> _Exercise input_:
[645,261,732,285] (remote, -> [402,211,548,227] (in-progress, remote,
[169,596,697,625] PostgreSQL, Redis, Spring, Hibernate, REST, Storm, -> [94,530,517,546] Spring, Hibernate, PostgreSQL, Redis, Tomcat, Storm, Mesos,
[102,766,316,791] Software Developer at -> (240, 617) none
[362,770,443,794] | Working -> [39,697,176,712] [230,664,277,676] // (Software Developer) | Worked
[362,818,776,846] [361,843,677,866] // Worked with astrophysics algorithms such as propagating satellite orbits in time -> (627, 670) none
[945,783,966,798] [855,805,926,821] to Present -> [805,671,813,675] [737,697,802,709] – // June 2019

...

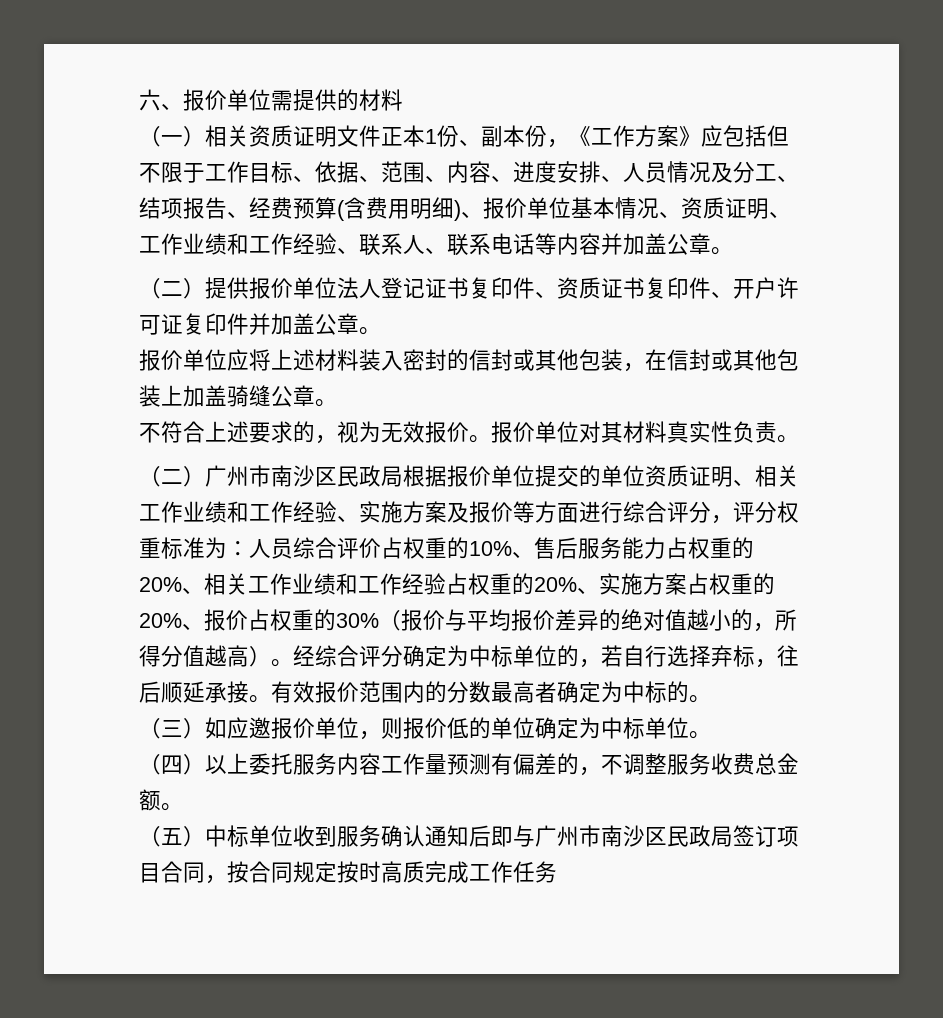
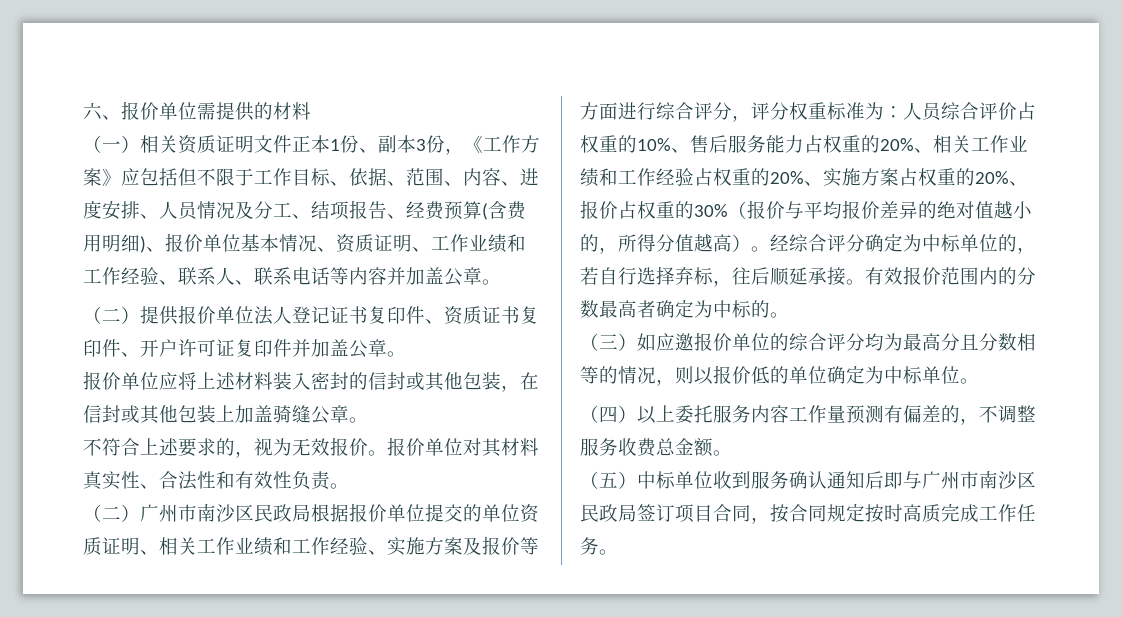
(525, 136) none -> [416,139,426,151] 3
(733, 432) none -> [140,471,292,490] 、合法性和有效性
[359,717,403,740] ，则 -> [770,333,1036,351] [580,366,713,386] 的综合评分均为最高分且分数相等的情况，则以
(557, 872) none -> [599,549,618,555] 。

==

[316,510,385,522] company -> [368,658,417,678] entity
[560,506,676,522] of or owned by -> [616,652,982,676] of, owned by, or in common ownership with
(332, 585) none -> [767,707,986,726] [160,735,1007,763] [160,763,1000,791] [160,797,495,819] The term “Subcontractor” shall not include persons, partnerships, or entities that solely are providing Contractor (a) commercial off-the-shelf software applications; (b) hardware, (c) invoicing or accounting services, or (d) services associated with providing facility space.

> _Task prompt_: For every line of the records that has the word "with" in it, make a copy.

> _Output below_:
[362,818,776,846] [361,843,677,866] // Worked with astrophysics algorithms such as propagating satellite orbits in time -> (627, 670) none
[560,506,676,522] of or owned by -> [616,652,982,676] of, owned by, or in common ownership with
(332, 585) none -> [767,707,986,726] [160,735,1007,763] [160,763,1000,791] [160,797,495,819] The term “Subcontractor” shall not include persons, partnerships, or entities that solely are providing Contractor (a) commercial off-the-shelf software applications; (b) hardware, (c) invoicing or accounting services, or (d) services associated with providing facility space.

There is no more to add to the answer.